Predigt über 1. Brief an die Korinther
Kap 12, vv. 12-27

Brigitte Gensch

Gnade sei mit euch und Friede von dem, der da ist,
der da war und der da kommt!


„Wir sind in e i n e m Geist alle zu e i n e m Leib getauft worden... 
Und wenn e i n Glied leidet, so leiden alle Glieder mit; 
wenn e i n e m Glied Herrliches zuteil wird, 
so freuen sich alle Glieder mit“

Liebe Gemeinde!
Ein kleiner Plastikteller für das Geld steht neben der Kasse. Davor die Lebensmittel, die ich zum Kauf ausgesucht habe, das Übliche: etwas Käse, ein Brot, ein Salatkopf. Das zu zahlende Geld habe ich nicht passend, und so lege ich den 10-EUR-Schein auf den Teller, „bitteschön“. „Ja, danke“, sagt die Verkäuferin und legt das Wechselgeld statt in meine Hand auf den kleinen Teller; ich lese das Kleingeld zusammen. Ein flüchtiger Blickkontakt noch, ein beiderseitiges „Tschö“, aber keine direkte Berührung. Die einzige leibliche Berührung, indirekt genug, haftet am Geld, das zwischen uns, der Verkäuferin und mir, getauscht wurde, dem Geldschein einerseits, den Münzen des Wechselgeldes andererseits.
Auf der Post: ich habe einen falschen Zugang zum Schalter genommen, etwas müde, wie ich bin. „Nein halt, Sie sind hier falsch, Sie müssen dort hinten zum Beginn der Absperrung“, sagt nicht unfreundlich, aber bestimmt der Schalterbeamte. Dort am Beginn des Absperrungsbandes hängt ein Schild:
„Bitte Diskretion wahren - Abstand halten“, so als ob das durchaus schützenswerte Brief- oder Bankgeheimnis dadurch gefährdet wäre, daß wir hintereinander in einer Schlange stünden.

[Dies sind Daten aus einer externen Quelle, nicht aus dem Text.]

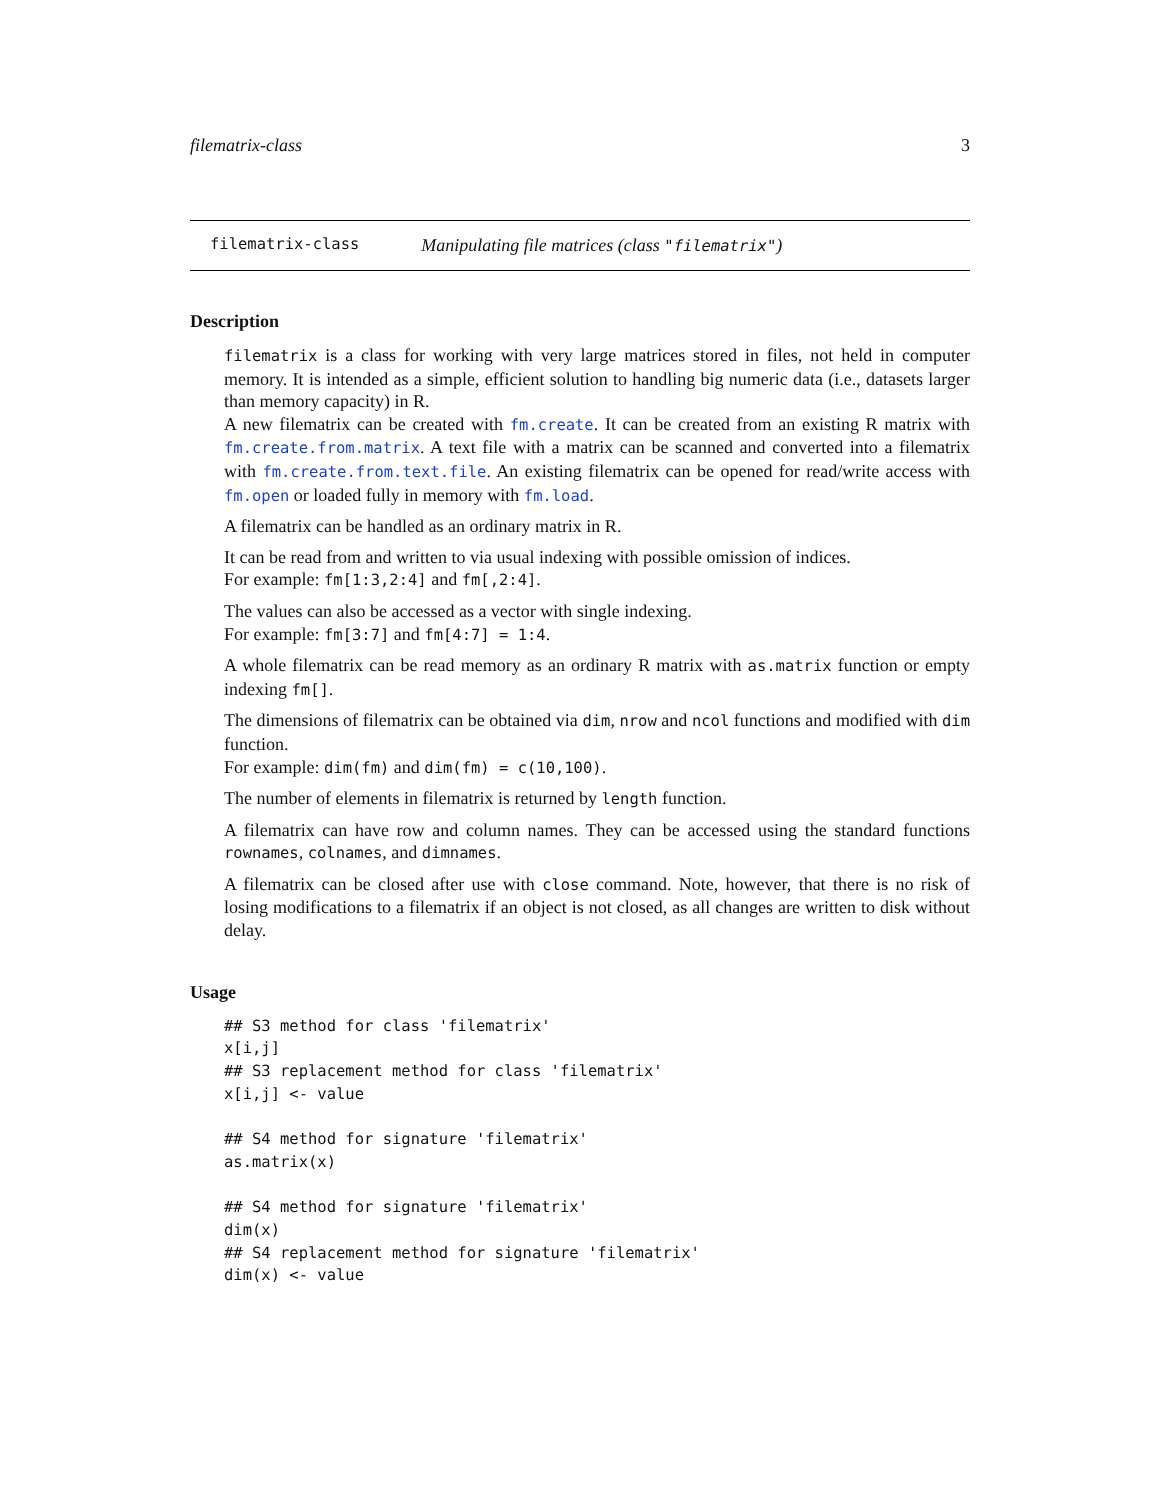filematrix-class 3
filematrix-class Manipulating file matrices (class "filematrix")
Description
filematrix is a class for working with very large matrices stored in files, not held in computer memory. It is intended as a simple, efficient solution to handling big numeric data (i.e., datasets larger than memory capacity) in R.
A new filematrix can be created with fm.create. It can be created from an existing R matrix with fm.create.from.matrix. A text file with a matrix can be scanned and converted into a filematrix with fm.create.from.text.file. An existing filematrix can be opened for read/write access with fm.open or loaded fully in memory with fm.load.
A filematrix can be handled as an ordinary matrix in R.
It can be read from and written to via usual indexing with possible omission of indices.
For example: fm[1:3,2:4] and fm[,2:4].
The values can also be accessed as a vector with single indexing.
For example: fm[3:7] and fm[4:7] = 1:4.
A whole filematrix can be read memory as an ordinary R matrix with as.matrix function or empty indexing fm[].
The dimensions of filematrix can be obtained via dim, nrow and ncol functions and modified with dim function.
For example: dim(fm) and dim(fm) = c(10,100).
The number of elements in filematrix is returned by length function.
A filematrix can have row and column names. They can be accessed using the standard functions rownames, colnames, and dimnames.
A filematrix can be closed after use with close command. Note, however, that there is no risk of losing modifications to a filematrix if an object is not closed, as all changes are written to disk without delay.
Usage
## S3 method for class 'filematrix'
x[i,j]
## S3 replacement method for class 'filematrix'
x[i,j] <- value

## S4 method for signature 'filematrix'
as.matrix(x)

## S4 method for signature 'filematrix'
dim(x)
## S4 replacement method for signature 'filematrix'
dim(x) <- value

Diskretion und Abstand halten, sich bloß nicht zu nahe kommen oder berühren müssen: diese  modern-bürgerliche Tugend üben wir nicht nur draußen in der Welt, sondern durchaus auch hier in der kirchlichen Gemeinschaft. Ein freibleibender Platz zwischen einzelnen G"ttesdienstbesuchern? Gar nicht so selten und unerwünscht, zumal dann, wenn man sich nicht oder nicht gut kennt.
Und die erste Reihe oder sogar ersten Reihen in der Kirche bleiben bekanntlich meistens leer, man wahrt doch 
den Abstand zum Geschehen „da vorne“.
Und nun zuletzt ich hier vorne vor Ihnen, auch ich wahre und schaffe Abstand:
mit meiner Amtstracht des Talars, mit meiner zumindest räumlich leicht erhöhten Stellung hier auf der Kanzel.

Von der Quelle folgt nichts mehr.